We include the class definition of QAccel.

        QVBox *box = new QVBox( this, "cannonFrame" );
        box->setFrameStyle( QFrame::WinPanel | QFrame::Sunken );
        cannonField = new CannonField( box, "cannonField" );

We create and set up a QVBox, set its frame style, and then create cannonField as a child of that box. Since nothing else is in the box, the effect is that the QVBox will put a frame around the CannonField.

        QAccel *accel = new QAccel( this );
        accel->connectItem( accel->insertItem( Key_Enter ),
                            this, SLOT(fire()) );
        accel->connectItem( accel->insertItem( Key_Return ),
                            this, SLOT(fire()) );

Here we create and set up an accelerator. An accelerator is an object that intercepts keyboard events to an application and calls slots if certain keys are pressed. This mechanism is also called shortcut keys. Note that an accelerator is a child of a widget and will be destroyed when that widget is destroyed. QAccel is not a widget and has no visible effect on its parent.

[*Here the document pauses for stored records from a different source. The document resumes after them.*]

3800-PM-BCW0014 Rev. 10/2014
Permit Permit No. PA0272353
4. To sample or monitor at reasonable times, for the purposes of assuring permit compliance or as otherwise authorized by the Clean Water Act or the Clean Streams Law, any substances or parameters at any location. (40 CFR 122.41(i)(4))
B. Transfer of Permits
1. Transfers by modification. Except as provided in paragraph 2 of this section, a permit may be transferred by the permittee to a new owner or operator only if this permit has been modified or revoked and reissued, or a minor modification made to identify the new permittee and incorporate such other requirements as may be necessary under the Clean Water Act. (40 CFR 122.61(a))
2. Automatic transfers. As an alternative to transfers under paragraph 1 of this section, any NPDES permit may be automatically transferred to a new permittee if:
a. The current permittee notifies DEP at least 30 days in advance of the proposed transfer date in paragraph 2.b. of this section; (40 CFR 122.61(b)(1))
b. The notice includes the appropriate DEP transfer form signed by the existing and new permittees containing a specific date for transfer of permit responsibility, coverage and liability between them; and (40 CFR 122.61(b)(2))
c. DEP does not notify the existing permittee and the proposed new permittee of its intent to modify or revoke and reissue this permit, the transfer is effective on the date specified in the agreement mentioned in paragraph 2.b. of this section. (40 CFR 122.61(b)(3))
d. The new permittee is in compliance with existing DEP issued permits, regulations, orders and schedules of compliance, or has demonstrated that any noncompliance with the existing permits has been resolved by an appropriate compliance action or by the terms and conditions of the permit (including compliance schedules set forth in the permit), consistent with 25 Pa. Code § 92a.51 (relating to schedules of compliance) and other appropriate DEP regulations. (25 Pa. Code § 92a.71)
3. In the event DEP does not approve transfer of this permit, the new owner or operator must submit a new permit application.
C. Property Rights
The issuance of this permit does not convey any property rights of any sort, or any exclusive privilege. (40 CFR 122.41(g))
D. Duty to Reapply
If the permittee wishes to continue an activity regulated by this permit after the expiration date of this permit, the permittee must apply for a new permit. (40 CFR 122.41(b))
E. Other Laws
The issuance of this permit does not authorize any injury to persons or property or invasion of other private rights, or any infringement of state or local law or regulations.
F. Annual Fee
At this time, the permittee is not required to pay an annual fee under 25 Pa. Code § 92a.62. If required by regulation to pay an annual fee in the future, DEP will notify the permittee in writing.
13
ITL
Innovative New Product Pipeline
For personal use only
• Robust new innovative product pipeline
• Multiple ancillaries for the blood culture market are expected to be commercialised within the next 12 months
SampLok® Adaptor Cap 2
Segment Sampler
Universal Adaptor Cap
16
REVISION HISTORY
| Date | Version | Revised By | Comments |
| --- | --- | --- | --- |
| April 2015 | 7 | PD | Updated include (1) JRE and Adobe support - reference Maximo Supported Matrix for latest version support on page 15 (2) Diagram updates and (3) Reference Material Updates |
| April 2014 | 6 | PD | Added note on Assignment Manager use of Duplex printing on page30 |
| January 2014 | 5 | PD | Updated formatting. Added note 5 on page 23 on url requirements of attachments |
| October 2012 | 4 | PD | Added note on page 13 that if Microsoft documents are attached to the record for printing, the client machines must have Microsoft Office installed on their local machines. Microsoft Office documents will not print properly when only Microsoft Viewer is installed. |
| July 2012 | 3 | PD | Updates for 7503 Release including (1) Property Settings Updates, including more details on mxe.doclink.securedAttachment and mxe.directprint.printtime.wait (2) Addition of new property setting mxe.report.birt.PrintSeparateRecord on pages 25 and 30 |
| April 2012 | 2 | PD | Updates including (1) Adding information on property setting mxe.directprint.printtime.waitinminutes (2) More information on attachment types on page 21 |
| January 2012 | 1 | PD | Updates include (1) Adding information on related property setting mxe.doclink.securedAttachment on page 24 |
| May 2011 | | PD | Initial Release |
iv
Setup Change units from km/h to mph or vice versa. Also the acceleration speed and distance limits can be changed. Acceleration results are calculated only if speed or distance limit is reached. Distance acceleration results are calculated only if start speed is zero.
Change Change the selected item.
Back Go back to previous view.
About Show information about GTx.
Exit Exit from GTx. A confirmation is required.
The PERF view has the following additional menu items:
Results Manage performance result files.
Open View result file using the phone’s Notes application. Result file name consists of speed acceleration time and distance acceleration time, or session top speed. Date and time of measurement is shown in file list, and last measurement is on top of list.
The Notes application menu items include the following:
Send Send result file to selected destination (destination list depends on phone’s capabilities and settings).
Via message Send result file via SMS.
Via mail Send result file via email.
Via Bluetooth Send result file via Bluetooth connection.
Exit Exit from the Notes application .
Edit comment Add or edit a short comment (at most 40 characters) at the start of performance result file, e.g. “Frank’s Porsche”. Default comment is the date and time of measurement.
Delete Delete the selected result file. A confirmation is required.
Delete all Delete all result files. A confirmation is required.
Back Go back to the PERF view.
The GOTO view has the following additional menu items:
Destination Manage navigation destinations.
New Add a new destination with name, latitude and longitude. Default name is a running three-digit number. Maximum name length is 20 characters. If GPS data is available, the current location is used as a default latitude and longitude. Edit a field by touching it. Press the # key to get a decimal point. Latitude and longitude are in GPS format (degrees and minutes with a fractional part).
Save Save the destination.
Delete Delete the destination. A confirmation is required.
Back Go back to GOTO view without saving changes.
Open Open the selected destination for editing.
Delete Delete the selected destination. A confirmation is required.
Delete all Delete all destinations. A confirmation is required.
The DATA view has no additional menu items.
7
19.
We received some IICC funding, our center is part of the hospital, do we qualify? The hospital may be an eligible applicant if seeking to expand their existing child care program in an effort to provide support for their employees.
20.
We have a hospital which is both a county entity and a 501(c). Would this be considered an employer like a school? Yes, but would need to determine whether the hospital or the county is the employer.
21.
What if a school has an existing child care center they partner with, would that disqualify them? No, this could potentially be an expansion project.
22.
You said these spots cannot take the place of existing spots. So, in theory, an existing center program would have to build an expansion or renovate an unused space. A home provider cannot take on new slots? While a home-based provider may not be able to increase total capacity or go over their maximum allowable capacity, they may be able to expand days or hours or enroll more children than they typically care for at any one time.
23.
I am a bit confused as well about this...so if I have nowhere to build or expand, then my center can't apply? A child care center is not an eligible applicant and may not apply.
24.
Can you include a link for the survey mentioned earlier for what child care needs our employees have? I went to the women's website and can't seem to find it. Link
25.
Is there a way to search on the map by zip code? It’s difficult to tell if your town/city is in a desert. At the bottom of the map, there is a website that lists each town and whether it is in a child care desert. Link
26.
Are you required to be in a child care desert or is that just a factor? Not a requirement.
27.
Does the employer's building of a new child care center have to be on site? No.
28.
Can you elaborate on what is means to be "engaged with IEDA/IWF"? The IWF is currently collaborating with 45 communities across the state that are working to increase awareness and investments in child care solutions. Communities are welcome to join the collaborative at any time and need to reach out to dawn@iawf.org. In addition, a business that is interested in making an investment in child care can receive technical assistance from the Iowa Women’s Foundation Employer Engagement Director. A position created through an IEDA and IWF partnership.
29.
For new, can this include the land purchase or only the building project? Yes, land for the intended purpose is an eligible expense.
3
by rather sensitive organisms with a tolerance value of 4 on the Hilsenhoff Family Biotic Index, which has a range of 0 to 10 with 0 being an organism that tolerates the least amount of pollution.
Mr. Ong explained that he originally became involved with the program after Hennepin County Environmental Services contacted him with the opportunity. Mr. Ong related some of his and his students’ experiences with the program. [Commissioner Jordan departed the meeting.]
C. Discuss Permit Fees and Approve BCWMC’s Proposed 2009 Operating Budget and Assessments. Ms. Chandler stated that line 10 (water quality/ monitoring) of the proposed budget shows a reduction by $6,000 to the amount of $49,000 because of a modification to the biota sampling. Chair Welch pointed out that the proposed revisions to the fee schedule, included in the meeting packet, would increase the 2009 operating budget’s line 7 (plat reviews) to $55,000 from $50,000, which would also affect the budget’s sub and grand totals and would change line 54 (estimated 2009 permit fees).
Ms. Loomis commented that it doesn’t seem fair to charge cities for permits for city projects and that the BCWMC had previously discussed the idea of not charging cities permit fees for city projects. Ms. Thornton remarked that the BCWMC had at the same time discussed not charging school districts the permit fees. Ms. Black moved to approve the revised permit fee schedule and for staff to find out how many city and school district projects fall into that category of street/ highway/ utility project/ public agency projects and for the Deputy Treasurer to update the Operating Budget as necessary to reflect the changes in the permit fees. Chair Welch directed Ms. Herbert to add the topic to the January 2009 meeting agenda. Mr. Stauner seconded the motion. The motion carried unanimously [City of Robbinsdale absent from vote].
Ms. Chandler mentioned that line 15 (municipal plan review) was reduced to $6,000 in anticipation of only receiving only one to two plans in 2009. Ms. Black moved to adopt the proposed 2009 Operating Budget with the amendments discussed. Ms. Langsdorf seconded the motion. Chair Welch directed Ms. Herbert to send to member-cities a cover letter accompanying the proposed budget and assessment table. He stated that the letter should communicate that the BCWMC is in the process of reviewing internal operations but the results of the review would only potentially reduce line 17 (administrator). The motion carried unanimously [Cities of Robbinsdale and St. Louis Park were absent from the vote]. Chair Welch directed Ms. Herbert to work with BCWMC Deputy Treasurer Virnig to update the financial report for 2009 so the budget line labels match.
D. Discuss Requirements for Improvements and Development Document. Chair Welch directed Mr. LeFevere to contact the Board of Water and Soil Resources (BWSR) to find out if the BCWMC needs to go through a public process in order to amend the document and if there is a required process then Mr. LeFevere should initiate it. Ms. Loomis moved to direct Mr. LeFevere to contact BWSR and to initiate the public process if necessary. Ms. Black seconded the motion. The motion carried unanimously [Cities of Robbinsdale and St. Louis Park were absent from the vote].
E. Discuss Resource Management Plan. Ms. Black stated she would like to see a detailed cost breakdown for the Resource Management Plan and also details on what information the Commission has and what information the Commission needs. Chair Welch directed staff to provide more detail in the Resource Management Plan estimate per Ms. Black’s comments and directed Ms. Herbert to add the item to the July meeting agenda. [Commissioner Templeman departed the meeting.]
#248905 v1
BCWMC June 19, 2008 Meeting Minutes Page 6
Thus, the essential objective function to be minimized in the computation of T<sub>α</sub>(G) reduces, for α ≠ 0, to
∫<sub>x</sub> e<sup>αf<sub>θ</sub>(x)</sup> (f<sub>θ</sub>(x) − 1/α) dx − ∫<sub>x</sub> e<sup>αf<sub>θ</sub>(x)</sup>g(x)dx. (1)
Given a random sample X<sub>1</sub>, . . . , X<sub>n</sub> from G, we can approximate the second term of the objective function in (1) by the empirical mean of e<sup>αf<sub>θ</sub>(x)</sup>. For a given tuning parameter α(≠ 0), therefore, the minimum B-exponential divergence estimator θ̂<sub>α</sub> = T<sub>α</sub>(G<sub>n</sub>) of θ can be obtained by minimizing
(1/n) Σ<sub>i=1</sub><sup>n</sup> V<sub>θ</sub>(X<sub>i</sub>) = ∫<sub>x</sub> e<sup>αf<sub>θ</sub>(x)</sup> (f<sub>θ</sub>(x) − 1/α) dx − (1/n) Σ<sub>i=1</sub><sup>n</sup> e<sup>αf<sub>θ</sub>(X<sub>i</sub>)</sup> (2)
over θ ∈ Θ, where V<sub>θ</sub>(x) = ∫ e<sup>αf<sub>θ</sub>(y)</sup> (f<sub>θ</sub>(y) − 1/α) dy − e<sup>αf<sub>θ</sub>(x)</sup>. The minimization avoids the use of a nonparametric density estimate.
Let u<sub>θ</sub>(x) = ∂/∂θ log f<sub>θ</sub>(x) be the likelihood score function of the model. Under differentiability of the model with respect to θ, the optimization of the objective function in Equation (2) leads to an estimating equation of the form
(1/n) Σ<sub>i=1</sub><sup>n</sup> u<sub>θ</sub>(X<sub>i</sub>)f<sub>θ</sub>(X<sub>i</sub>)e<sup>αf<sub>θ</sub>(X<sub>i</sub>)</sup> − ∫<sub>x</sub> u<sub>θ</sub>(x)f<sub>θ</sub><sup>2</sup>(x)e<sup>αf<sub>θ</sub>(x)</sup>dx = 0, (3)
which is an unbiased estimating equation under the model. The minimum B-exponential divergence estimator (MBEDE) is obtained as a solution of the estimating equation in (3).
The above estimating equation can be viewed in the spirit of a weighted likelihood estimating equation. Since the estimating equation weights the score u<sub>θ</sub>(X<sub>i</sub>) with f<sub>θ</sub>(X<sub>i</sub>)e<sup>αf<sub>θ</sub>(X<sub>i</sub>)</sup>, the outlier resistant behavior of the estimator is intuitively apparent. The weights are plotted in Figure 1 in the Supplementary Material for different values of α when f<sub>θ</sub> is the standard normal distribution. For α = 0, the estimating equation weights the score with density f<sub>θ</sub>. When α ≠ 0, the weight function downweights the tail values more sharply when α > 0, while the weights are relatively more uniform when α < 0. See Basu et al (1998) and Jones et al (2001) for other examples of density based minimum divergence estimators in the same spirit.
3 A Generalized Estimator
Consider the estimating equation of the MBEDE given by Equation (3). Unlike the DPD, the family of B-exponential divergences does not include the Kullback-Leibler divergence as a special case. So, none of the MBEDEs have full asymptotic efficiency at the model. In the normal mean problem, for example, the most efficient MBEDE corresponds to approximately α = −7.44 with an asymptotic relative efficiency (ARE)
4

We define two shortcut keys. We want the slot fire() to be called when the user presses Enter, and we want the application to quit when key Control-Q is pressed. Since Enter is sometimes Return and there are even keyboard with both keys, we make both Enter and Return invoke fire().

        accel->connectItem( accel->insertItem( CTRL+Key_Q ),
                            qApp, SLOT(quit()) );

And then we set up Control-Q to do the same thing as Alt-Q. Some people are more used to Control-Q, and anyway it shows how do do it.

CTRL, Key_Enter, Key_Return and Key_Q are all constants provided by Qt. They're actually Qt::Key_Enter etc. but practically all classes inherit the Qt namespace class.

        QGridLayout *grid = new QGridLayout( this, 2, 2, 10 );
        grid->addWidget( quit, 0, 0 );
        grid->addWidget( box, 1, 1 );
        grid->setColStretch( 1, 10 );

We put box (the QVBox), not the CannonField, in the lower right cell.

Behavior

The cannon now shoots when you press Enter. You can also position the cannon's angle using the mouse. The barrier makes it a little more challenging to play the game. We also have a nice looking frame around the CannonField.

Exercises

Write a space invaders game.

(This exercise was first done by Igor Rafienko. You can download his game.)

The new exercise is:

Write a Breakout game and give it to the KDE project.

You may now go on to write your own Qt applications.